Retail inflation increases to 6.21% in October, reaching a 14-month high


Karnataka News


India’s retail inflation has unexpectedly surged to a 14-month high, climbing to 6.21% in October from 5.49% in September 2024, largely due to a steep rise in food prices, which have contributed to the overall inflationary spike. This unforeseen jump reflects broader inflationary pressures that are impacting rural and urban areas differently, highlighting regional disparities in cost-of-living increases. Rural inflation notably rose to 6.68%, significantly higher than urban inflation, which registered at 5.62%. With rural inflation surpassing urban rates, this reversal was not widely anticipated, as rural areas typically experience lower inflation than urban counterparts. This shift underscores the widening economic gap between rural and urban sectors, signaling potential challenges for policymakers in addressing region-specific inflation dynamics.

The October spike marks the first time inflation has breached the Reserve Bank of India’s (RBI) 6% upper tolerance threshold in over a year, with the last breach occurring in August 2023. This comes shortly after inflation exceeded the RBI’s medium-term target of 4% in September, the first instance since July. According to data released on Tuesday, India’s retail inflation stood at a comparatively lower 4.87% just a year ago.

A measure called the Consumer Price Index (CPI) evaluates the weighted average cost of a typical basket of goods and services for consumers, such as food, transportation, and healthcare, revealing heightened inflationary pressures. Inflation in food, which accounts for about half of the CPI basket, jumped to 9.69% in October, up from 9.24% in September. The CPI data indicates that inflation in rural areas rose from 5.87% to 6.68%, while urban inflation increased from 5.05% to 5.62% over the same period. This total rise underscores the pervasive and rising expense of living, particularly in rural areas, and the pressing need for focused governmental actions to reduce inflationary effects on essential commodities and services.

Upasna Bhardwaj, Chief Economist, Kotak Mahindra Bank said, “The sharply higher than expected CPI inflation has largely been led by surge in vegetable prices but also a sharp pickup in core inflation. We expect the uptick in food prices to keep the headline inflation higher than 5% even in the next reading before seasonal downturn begins to bring down inflation. We expect the RBI to stay on hold in the upcoming December policy before considering a cautious easing from February.” The RBI, as India’s central bank, plays a crucial role in managing the country’s monetary policy and is responsible for controlling inflation.

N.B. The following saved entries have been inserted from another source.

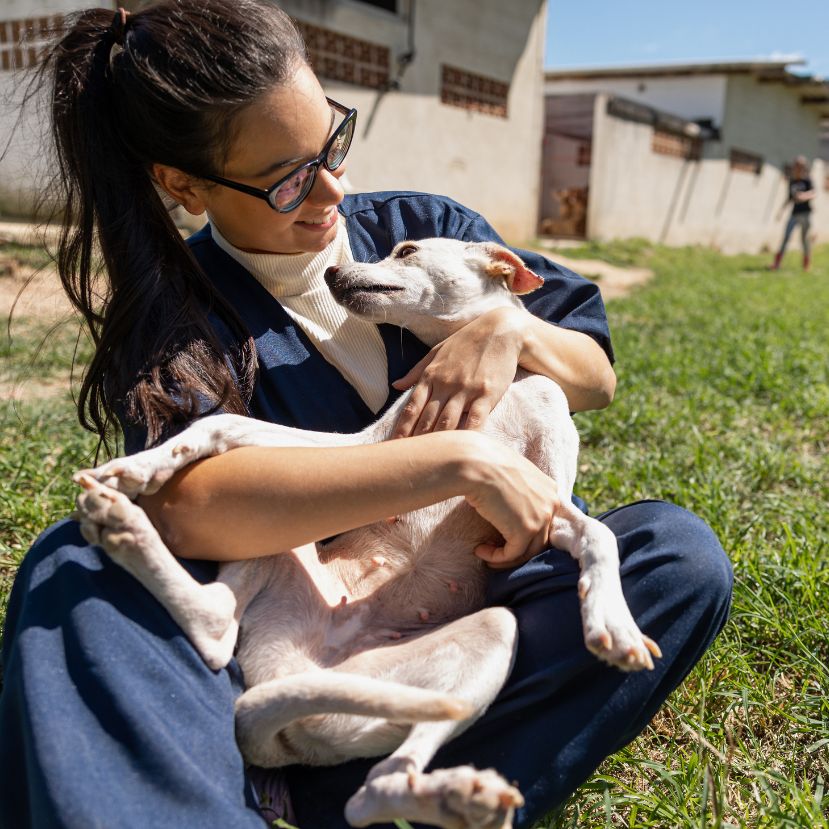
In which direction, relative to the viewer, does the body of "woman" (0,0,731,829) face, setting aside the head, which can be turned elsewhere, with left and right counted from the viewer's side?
facing the viewer and to the right of the viewer

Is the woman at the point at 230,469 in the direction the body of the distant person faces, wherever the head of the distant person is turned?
yes

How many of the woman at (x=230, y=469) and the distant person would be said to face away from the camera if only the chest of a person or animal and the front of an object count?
0

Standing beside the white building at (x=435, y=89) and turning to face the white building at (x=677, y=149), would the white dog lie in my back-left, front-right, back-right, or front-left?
back-right

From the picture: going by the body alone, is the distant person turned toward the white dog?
yes

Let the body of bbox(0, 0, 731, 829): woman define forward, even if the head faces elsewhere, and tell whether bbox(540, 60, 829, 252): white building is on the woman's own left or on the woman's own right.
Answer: on the woman's own left

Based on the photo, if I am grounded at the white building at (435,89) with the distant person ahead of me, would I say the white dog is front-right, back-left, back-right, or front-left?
back-right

Bhardwaj’s comments suggest that the RBI may adopt a cautious strategy in light of the growing rate of inflation, potentially delaying any further interest rate cuts until early 2025.

Chief Economist and Executive Director Sujan Hajra of Anand Rathi Shares and Stock Brokers remarked that the inflation rate for October 2024 was considerably higher than their initial estimates, highlighting a much stronger-than-expected rise in prices. This surge was particularly notable in essential sectors such as food and rural areas, where inflation outpaced urban inflation, signaling broader economic pressures. He emphasized that the unexpected jump in inflation may have significant implications for future monetary policy and could challenge efforts to keep inflation within the Reserve Bank of India’s target range.

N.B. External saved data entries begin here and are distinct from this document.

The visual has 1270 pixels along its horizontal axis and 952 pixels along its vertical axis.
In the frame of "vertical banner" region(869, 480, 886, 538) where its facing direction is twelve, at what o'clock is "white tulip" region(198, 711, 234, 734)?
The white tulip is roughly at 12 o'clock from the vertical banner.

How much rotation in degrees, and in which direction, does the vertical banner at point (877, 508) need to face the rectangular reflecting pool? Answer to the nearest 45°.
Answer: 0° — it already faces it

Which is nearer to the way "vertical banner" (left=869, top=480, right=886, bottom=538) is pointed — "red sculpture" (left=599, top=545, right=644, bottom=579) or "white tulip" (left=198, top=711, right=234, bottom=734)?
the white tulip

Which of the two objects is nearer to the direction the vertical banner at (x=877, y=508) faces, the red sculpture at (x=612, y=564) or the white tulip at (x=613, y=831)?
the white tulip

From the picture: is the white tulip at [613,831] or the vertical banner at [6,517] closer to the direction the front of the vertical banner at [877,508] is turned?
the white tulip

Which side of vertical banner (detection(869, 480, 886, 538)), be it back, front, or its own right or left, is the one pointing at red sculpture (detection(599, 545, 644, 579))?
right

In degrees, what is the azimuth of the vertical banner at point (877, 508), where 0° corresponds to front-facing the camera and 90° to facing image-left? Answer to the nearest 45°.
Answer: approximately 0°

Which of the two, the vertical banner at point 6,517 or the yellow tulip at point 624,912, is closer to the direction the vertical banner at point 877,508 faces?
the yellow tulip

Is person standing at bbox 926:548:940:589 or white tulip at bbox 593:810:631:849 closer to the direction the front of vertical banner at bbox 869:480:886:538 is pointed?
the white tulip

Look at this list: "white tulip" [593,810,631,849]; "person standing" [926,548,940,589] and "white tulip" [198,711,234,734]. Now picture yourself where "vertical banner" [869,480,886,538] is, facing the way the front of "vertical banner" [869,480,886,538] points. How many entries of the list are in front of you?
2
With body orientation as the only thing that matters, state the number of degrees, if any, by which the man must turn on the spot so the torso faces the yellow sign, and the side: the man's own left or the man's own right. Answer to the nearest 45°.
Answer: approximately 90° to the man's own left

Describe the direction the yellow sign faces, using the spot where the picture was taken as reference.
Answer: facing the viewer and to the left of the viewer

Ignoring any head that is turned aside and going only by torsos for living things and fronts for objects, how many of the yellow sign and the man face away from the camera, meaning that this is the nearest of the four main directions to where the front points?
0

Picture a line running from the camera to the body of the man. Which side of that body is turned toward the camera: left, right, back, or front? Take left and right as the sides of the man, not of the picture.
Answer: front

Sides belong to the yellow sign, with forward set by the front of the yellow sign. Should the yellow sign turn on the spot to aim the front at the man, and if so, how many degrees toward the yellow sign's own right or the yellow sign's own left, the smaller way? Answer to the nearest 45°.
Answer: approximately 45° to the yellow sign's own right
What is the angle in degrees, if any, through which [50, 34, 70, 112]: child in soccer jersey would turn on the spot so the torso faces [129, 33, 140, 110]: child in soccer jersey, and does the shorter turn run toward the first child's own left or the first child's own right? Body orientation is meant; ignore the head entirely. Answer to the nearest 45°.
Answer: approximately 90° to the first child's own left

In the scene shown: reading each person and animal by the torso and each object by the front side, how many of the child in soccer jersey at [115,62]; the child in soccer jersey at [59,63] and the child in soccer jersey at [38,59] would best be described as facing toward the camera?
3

“The rise was driven by food products particularly the vegetables rising above 42% y-o-y. While the components of the core saw some uptick, the current inflation trajectory is guided by food inflation. The numbers for the last 2 months remaining above the RBI’s target level of 4% has further receded the rate cut expectations in next month. This is consistent with our view that the rate cuts will begin only at the beginning of 2025. We believe that the good monsoon and better rabi harvest shall result in lower food price volatility in next quarter,” he added.